> **DIRECTIONS**
- A) From the text about A Recipe for Murder, repeat everything from "Original release" down to "February 23, 2025.".
- B) Answer these from the text about A Recipe for Murder:
(i) How many episodes does the series have?
(ii) On which network was it released?
(iii) What earlier documentary is the director known for?

- Genre: Documentary
- Directed by: José Gómez
- No. of seasons: 1
- No. of episodes: 5

Production
- Executive producers: Hali Anastopoulo; Akim Anastopoulo;
- Production company: Get Me Out Productions;

Original release
- Network: SkyShowtime
- Release: February 23, 2025

= A Recipe for Murder =

True crime documentary series

A Recipe for Murder, or Receta Para Un Asesinato, is a true life crime docuseries produced by Get Me Out Productions for SkyShowtime.

The series is directed by José Gómez, known for 11M: Terror in Madrid, a documentary about the 2004 Madrid train bombings. It was executive produced by Hali Anastopoulo and Akim Anastopoulo, produced by Get Me Out Productions and premiered on February 23, 2025.

> **PROVIDED MATERIAL**
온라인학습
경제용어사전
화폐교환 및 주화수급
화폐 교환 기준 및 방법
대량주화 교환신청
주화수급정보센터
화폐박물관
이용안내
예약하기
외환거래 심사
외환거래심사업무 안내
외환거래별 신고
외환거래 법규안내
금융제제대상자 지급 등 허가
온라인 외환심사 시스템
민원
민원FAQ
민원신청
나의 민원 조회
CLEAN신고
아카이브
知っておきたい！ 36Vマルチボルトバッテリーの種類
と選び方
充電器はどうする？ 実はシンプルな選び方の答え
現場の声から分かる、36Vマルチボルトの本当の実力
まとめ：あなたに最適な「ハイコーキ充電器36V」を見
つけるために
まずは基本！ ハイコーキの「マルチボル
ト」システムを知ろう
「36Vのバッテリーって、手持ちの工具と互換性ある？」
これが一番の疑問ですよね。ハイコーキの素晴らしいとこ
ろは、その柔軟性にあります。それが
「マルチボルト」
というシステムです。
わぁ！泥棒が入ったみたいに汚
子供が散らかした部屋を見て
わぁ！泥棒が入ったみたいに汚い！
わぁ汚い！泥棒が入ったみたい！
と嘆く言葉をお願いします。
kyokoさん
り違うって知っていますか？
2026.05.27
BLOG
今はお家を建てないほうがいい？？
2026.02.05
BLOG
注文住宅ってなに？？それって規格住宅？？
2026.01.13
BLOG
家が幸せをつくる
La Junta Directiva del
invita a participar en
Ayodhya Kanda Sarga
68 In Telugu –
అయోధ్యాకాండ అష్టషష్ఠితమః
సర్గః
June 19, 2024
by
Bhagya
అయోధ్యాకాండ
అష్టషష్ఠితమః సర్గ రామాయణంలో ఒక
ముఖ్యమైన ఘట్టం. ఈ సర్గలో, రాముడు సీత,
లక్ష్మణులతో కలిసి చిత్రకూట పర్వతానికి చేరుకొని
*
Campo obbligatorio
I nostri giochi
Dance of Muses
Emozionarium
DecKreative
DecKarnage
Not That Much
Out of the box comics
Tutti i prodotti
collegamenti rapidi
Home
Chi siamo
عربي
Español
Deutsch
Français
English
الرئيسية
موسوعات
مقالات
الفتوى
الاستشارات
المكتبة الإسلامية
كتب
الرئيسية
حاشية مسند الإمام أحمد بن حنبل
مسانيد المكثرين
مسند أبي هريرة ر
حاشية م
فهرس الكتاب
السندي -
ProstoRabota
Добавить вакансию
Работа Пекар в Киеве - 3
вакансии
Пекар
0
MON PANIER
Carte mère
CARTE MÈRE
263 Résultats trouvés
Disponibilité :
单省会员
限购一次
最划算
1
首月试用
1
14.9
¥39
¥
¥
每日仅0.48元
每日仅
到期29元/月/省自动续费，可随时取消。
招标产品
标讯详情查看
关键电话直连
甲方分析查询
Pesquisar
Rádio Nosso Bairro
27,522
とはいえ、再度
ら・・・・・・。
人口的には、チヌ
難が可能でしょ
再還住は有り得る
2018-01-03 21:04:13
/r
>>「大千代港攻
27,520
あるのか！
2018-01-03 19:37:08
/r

> **RESPONSES IN ORDER**
- A)
Original release
- Network: SkyShowtime
- Release: February 23, 2025

= A Recipe for Murder =

True crime documentary series

A Recipe for Murder, or Receta Para Un Asesinato, is a true life crime docuseries produced by Get Me Out Productions for SkyShowtime.

The series is directed by José Gómez, known for 11M: Terror in Madrid, a documentary about the 2004 Madrid train bombings. It was executive produced by Hali Anastopoulo and Akim Anastopoulo, produced by Get Me Out Productions and premiered on February 23, 2025.

- B)
(i) 5
(ii) SkyShowtime
(iii) 11M: Terror in Madrid